By early December, six weeks after that first meeting with the new C.E.O., almost every key TNR employee who had attended it was gone.
Lessons from the Disaster – How Not to Run a Turnaround
There are many lessons from the wreck of The New Republic at many levels. As an organizational turnaround it violates almost everything we have learned about effective organizational change over the past fifty years. This began with a failure on the part of Chris Hughes either to understand or embrace the organization’s mission. The New Republic was a small political magazine that had set out to change the world. As part of the Progressive Movement it was created to ensure that the values of the Founding Fathers of America would find expression in a changing landscape. The strategy was to restore democracy by curbing unbridled power and instilling a new sense of personal responsibility in the middle-class elite. It was always a social, political and cultural venture, never an economic one. As such it had never made any money; at best it might break even. In some sense TNR had been a perpetual startup but one that had never searched for, let alone found, a money-making formula. Any attempt to transform it into a profitable digital enterprise was going to be extremely difficult.

• DIRECTIVE 1:
According to the passage on The New Republic, what kind of venture had the magazine always been?

[Chart comprehension data]
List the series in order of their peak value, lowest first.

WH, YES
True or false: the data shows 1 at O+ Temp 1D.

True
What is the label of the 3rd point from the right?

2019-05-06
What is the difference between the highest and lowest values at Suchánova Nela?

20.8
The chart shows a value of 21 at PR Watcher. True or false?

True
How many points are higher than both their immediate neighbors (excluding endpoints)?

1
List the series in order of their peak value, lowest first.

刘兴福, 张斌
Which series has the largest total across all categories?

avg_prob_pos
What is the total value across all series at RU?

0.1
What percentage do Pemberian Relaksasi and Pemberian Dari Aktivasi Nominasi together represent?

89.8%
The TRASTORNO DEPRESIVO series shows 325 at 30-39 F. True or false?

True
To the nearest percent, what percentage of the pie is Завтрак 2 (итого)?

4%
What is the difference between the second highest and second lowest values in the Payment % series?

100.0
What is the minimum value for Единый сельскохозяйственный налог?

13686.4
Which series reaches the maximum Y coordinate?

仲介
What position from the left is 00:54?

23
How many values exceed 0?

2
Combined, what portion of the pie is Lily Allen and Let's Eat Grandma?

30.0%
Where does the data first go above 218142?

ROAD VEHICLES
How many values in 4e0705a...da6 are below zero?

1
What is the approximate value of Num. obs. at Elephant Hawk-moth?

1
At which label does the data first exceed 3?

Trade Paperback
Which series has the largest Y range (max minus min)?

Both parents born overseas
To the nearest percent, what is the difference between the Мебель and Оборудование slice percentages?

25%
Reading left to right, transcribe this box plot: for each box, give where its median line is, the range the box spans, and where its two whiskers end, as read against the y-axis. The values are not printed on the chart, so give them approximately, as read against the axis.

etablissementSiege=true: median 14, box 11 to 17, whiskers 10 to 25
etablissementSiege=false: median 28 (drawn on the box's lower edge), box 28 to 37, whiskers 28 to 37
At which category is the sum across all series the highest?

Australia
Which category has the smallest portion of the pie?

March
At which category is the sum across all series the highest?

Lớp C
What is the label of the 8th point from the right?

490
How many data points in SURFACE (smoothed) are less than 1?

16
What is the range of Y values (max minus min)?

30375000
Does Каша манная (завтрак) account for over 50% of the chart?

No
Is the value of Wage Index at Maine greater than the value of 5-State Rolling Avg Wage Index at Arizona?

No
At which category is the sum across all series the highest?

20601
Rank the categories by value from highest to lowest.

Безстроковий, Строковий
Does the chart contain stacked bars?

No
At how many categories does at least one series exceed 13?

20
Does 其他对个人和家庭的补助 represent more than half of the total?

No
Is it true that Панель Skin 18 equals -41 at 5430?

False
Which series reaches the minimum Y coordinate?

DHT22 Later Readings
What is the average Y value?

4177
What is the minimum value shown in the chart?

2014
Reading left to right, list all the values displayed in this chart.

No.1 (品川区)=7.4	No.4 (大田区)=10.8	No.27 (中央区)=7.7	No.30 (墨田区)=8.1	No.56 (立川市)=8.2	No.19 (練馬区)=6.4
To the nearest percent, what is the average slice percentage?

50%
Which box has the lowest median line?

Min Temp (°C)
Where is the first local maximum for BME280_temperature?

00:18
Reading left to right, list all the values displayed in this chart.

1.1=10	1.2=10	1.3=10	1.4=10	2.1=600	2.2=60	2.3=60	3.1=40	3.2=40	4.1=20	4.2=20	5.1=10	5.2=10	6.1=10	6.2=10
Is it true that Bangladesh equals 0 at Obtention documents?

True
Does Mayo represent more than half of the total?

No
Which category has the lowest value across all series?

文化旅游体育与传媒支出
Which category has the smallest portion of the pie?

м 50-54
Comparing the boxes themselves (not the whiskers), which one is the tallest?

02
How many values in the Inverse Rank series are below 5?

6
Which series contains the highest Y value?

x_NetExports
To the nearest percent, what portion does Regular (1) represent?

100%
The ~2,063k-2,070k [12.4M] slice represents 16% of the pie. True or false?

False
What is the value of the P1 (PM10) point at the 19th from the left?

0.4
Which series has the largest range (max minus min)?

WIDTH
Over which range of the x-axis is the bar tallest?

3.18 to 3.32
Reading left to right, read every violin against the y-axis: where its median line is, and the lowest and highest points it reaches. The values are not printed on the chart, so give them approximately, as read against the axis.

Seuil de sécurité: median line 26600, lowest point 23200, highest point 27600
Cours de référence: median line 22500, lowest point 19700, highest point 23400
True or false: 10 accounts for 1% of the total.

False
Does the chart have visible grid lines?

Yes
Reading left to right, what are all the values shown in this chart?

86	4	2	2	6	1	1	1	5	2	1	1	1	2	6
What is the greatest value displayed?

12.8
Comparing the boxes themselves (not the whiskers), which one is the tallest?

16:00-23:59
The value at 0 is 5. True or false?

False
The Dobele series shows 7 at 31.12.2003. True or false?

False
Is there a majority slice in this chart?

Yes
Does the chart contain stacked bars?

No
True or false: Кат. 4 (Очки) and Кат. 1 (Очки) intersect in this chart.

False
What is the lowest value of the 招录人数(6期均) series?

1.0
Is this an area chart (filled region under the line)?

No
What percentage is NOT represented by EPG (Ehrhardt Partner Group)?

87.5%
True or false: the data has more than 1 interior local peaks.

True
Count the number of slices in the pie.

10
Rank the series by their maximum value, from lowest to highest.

• DIRECTIVE 2:
Recast the records as a numbered list, leaving out blank lines and covering everything from the line containing "x_NetExports" down to the end of the records.

• EXPECTED OUTPUT 1:
It had always been a social, political and cultural venture, never an economic one.

• EXPECTED OUTPUT 2:
1. x_NetExports
2. To the nearest percent, what portion does Regular (1) represent?
3. 100%
4. The ~2,063k-2,070k [12.4M] slice represents 16% of the pie. True or false?
5. False
6. What is the value of the P1 (PM10) point at the 19th from the left?
7. 0.4
8. Which series has the largest range (max minus min)?
9. WIDTH
10. Over which range of the x-axis is the bar tallest?
11. 3.18 to 3.32
12. Reading left to right, read every violin against the y-axis: where its median line is, and the lowest and highest points it reaches. The values are not printed on the chart, so give them approximately, as read against the axis.
13. Seuil de sécurité: median line 26600, lowest point 23200, highest point 27600
14. Cours de référence: median line 22500, lowest point 19700, highest point 23400
15. True or false: 10 accounts for 1% of the total.
16. False
17. Does the chart have visible grid lines?
18. Yes
19. Reading left to right, what are all the values shown in this chart?
20. 86	4	2	2	6	1	1	1	5	2	1	1	1	2	6
21. What is the greatest value displayed?
22. 12.8
23. Comparing the boxes themselves (not the whiskers), which one is the tallest?
24. 16:00-23:59
25. The value at 0 is 5. True or false?
26. False
27. The Dobele series shows 7 at 31.12.2003. True or false?
28. False
29. Is there a majority slice in this chart?
30. Yes
31. Does the chart contain stacked bars?
32. No
33. True or false: Кат. 4 (Очки) and Кат. 1 (Очки) intersect in this chart.
34. False
35. What is the lowest value of the 招录人数(6期均) series?
36. 1.0
37. Is this an area chart (filled region under the line)?
38. No
39. What percentage is NOT represented by EPG (Ehrhardt Partner Group)?
40. 87.5%
41. True or false: the data has more than 1 interior local peaks.
42. True
43. Count the number of slices in the pie.
44. 10
45. Rank the series by their maximum value, from lowest to highest.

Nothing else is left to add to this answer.